Recipe courtesy of Marathons and Motivation @marathonsandmotivation
Ingredients
- 1 13.5 ounce can coconut milk
- 2 medium avocados
- ½ cup unsweetened cocoa powder
- 2 teaspoons vanilla extract
- ½ cup coconut milk
- 1/2 cup sugar
Instructions
- Pour the canned coconut milk in the blender.
- Measure out cocoa powder, vanilla extract, coconut milk and sugar and add it to the blender.
- Cut the avocados in half lengthwise and remove the pits.
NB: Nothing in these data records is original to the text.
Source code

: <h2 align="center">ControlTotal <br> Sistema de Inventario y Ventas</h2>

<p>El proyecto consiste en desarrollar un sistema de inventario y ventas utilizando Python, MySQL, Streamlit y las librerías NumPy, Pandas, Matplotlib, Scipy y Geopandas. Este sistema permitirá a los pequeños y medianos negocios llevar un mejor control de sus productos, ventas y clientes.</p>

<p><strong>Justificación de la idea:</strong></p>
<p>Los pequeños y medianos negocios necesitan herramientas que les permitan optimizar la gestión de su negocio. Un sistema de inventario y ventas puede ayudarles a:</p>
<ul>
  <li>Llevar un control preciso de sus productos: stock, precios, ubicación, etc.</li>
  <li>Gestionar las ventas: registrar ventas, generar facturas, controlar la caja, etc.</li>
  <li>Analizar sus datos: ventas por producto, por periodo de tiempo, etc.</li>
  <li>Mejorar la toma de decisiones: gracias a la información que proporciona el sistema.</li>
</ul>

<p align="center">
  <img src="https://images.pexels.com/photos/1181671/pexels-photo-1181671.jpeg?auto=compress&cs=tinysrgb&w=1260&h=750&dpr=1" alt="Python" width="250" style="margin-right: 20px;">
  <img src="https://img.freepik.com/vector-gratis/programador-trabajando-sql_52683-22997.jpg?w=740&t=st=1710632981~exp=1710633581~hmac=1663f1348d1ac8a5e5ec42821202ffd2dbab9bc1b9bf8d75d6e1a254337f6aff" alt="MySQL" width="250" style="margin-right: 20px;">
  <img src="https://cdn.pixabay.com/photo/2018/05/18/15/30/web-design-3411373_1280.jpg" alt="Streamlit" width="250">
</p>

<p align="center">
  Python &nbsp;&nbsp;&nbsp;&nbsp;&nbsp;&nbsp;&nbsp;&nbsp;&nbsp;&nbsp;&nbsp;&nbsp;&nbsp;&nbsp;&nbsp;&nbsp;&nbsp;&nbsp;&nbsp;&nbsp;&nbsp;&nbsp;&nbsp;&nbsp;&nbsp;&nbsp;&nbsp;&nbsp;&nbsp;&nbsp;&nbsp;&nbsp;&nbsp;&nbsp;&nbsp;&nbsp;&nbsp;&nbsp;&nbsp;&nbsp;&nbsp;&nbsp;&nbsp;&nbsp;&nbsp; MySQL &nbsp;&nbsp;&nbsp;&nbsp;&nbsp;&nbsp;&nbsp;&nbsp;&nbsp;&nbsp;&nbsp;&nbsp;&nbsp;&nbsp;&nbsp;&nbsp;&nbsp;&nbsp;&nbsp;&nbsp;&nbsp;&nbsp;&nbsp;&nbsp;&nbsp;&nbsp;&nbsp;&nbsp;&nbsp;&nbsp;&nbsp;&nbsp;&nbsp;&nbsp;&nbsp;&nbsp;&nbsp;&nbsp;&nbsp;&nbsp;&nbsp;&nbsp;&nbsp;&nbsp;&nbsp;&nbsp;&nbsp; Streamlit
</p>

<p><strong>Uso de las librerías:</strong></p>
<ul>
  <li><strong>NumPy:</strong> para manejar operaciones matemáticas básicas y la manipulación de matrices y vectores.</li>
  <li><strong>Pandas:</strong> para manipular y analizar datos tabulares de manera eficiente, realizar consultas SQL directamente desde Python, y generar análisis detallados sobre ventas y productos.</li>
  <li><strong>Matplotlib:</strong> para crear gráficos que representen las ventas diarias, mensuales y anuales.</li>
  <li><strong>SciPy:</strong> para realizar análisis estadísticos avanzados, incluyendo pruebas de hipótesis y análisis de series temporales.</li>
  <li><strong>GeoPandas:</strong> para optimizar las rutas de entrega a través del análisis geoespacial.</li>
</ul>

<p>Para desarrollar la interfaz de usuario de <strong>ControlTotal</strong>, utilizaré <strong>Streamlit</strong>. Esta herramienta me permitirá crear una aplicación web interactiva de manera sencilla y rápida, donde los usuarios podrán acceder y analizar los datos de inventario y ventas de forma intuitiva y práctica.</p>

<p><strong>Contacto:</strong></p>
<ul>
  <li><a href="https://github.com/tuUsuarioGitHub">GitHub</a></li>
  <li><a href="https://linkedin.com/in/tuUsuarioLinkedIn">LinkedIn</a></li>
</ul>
Then, take a spoon and carefully scoop out the flesh from the peel. Place in the blender.
- Blend the ingredients until they are pureed. Transfer to a covered container and place in the freezer.
- To avoid an icy texture, stir the ice cream every 20 minutes until the ice cream begins to harden. Then, place a small piece of plastic wrap over top of the ice cream. Cover and store in the freezer until completely frozen. If the ice cream becomes icy, thaw it out for about 10 minutes before serving.
Nutrition
Calories: 229kcal | Carbohydrates: 27g | Protein: 3g | Fat: 15g | Saturated Fat: 6g | Sodium: 9mg | Potassium: 476mg | Fiber: 7g | Sugar: 17g | Vitamin A: 98IU | Vitamin C: 7mg | Calcium: 21mg | Iron: 2mg
Disclaimer
The Content is not intended to be a substitute for professional medical advice, diagnosis, or treatment. Always seek the advice of your physician or other qualified health provider with any questions you may have regarding a medical condition.